--- Dataset entries ---

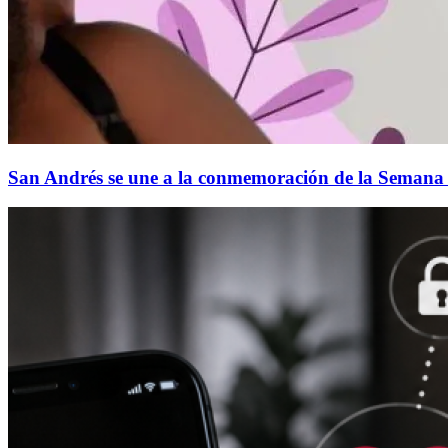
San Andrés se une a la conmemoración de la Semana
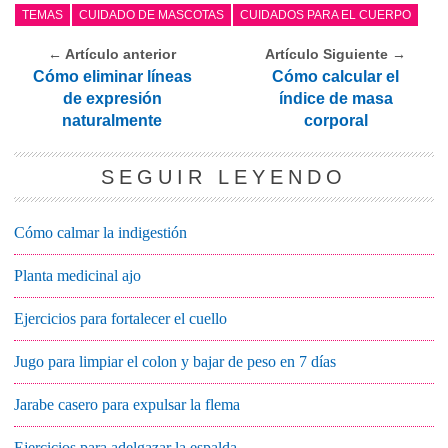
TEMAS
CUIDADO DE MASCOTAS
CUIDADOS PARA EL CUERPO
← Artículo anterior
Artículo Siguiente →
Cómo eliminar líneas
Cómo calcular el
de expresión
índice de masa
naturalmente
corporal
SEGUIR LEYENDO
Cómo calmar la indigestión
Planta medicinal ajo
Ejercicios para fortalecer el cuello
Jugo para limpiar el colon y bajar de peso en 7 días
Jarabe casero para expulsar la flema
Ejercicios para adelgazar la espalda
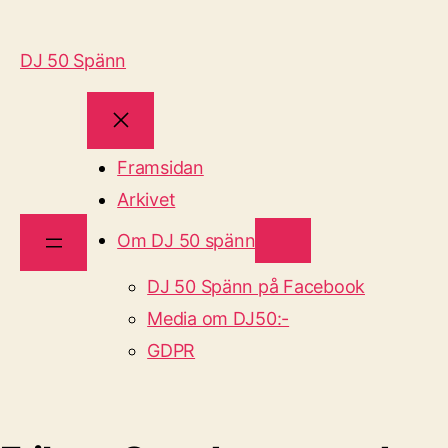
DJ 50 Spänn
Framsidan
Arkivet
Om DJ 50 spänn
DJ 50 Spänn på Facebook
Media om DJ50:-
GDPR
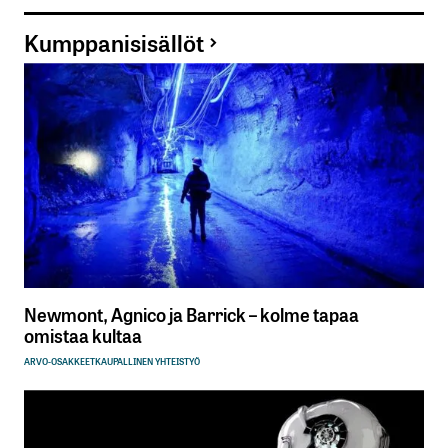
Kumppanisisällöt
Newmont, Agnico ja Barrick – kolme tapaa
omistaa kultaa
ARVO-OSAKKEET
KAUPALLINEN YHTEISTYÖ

---

▶ [Your goal]: Please print all the lines above exactly as given and leave out every picture.

▶ [Response area]:
San Andrés se une a la conmemoración de la Semana
TEMAS
CUIDADO DE MASCOTAS
CUIDADOS PARA EL CUERPO
← Artículo anterior
Artículo Siguiente →
Cómo eliminar líneas
Cómo calcular el
de expresión
índice de masa
naturalmente
corporal
SEGUIR LEYENDO
Cómo calmar la indigestión
Planta medicinal ajo
Ejercicios para fortalecer el cuello
Jugo para limpiar el colon y bajar de peso en 7 días
Jarabe casero para expulsar la flema
Ejercicios para adelgazar la espalda
DJ 50 Spänn
Framsidan
Arkivet
Om DJ 50 spänn
DJ 50 Spänn på Facebook
Media om DJ50:-
GDPR
Kumppanisisällöt
Newmont, Agnico ja Barrick – kolme tapaa
omistaa kultaa
ARVO-OSAKKEET
KAUPALLINEN YHTEISTYÖ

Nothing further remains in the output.